[[ RECORDS PROVIDED open ]]

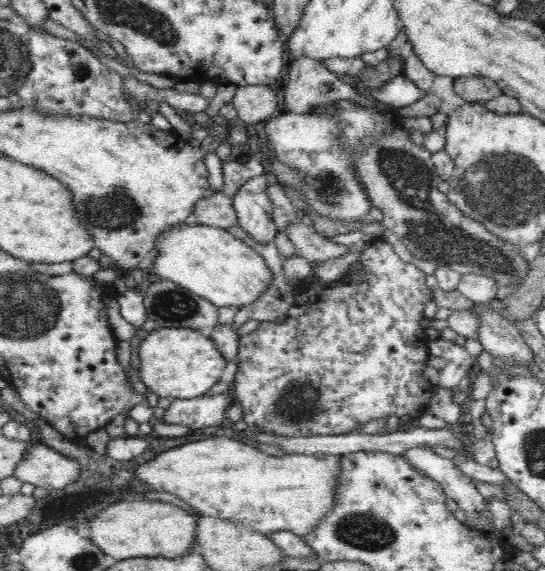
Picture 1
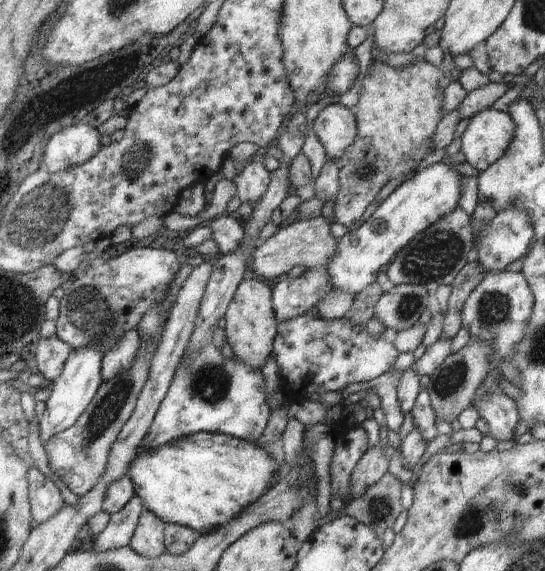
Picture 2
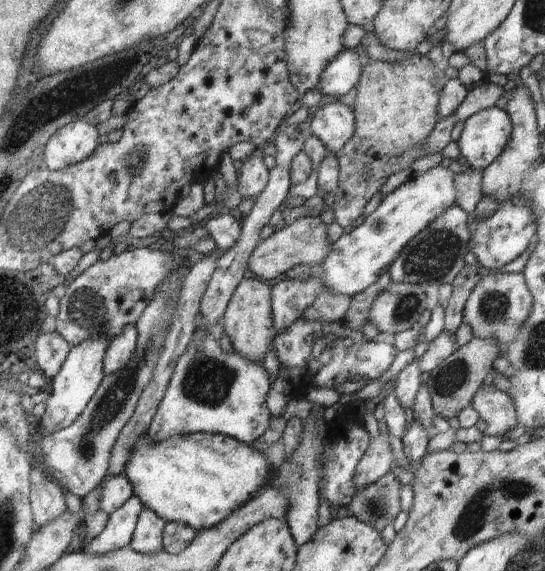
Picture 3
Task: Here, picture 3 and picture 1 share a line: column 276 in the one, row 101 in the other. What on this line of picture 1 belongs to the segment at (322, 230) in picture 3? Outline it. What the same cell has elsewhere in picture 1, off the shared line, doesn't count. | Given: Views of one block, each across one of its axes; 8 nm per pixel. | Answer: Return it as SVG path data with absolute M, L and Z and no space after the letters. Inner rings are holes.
M264 84L238 86L231 103L237 110L237 120L254 130L276 110L276 91Z

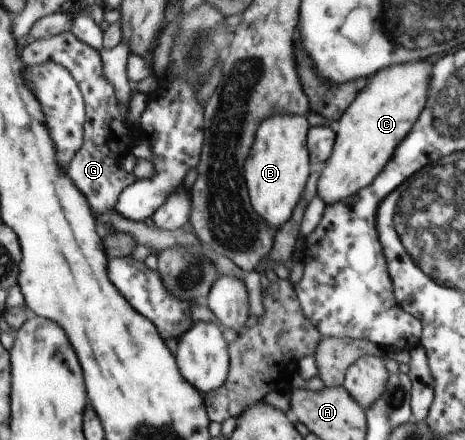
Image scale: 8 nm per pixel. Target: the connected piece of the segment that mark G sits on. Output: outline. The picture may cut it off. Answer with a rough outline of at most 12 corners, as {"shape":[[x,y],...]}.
{"shape":[[72,32],[36,40],[26,65],[54,62],[85,103],[68,177],[94,213],[115,209],[136,176],[132,140],[100,52]]}

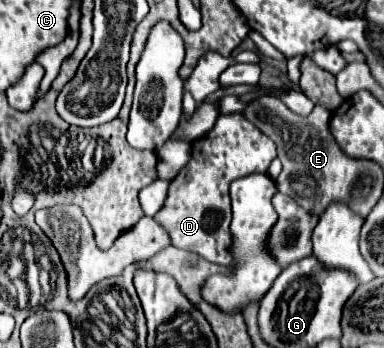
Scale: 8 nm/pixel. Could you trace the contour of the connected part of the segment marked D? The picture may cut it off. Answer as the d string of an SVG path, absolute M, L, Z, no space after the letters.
M239 112L221 114L215 128L193 142L191 160L177 178L171 180L163 208L153 216L155 222L167 230L175 248L195 252L213 264L231 266L229 184L249 172L265 172L275 156L275 142Z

[[ RECORDS PROVIDED closed ]]

◆ WHAT TO PRODUCE: Leave the pictures out and write out every entry exactly as given.

◆ SOLUTION:
Picture 1
Picture 2
Picture 3
Task: Here, picture 3 and picture 1 share a line: column 276 in the one, row 101 in the other. What on this line of picture 1 belongs to the segment at (322, 230) in picture 3? Outline it. What the same cell has elsewhere in picture 1, off the shared line, doesn't count. | Given: Views of one block, each across one of its axes; 8 nm per pixel. | Answer: Return it as SVG path data with absolute M, L and Z and no space after the letters. Inner rings are holes.
M264 84L238 86L231 103L237 110L237 120L254 130L276 110L276 91Z

Image scale: 8 nm per pixel. Target: the connected piece of the segment that mark G sits on. Output: outline. The picture may cut it off. Answer with a rough outline of at most 12 corners, as {"shape":[[x,y],...]}.
{"shape":[[72,32],[36,40],[26,65],[54,62],[85,103],[68,177],[94,213],[115,209],[136,176],[132,140],[100,52]]}

Scale: 8 nm/pixel. Could you trace the contour of the connected part of the segment marked D? The picture may cut it off. Answer as the d string of an SVG path, absolute M, L, Z, no space after the letters.
M239 112L221 114L215 128L193 142L191 160L177 178L171 180L163 208L153 216L155 222L167 230L175 248L195 252L213 264L231 266L229 184L249 172L265 172L275 156L275 142Z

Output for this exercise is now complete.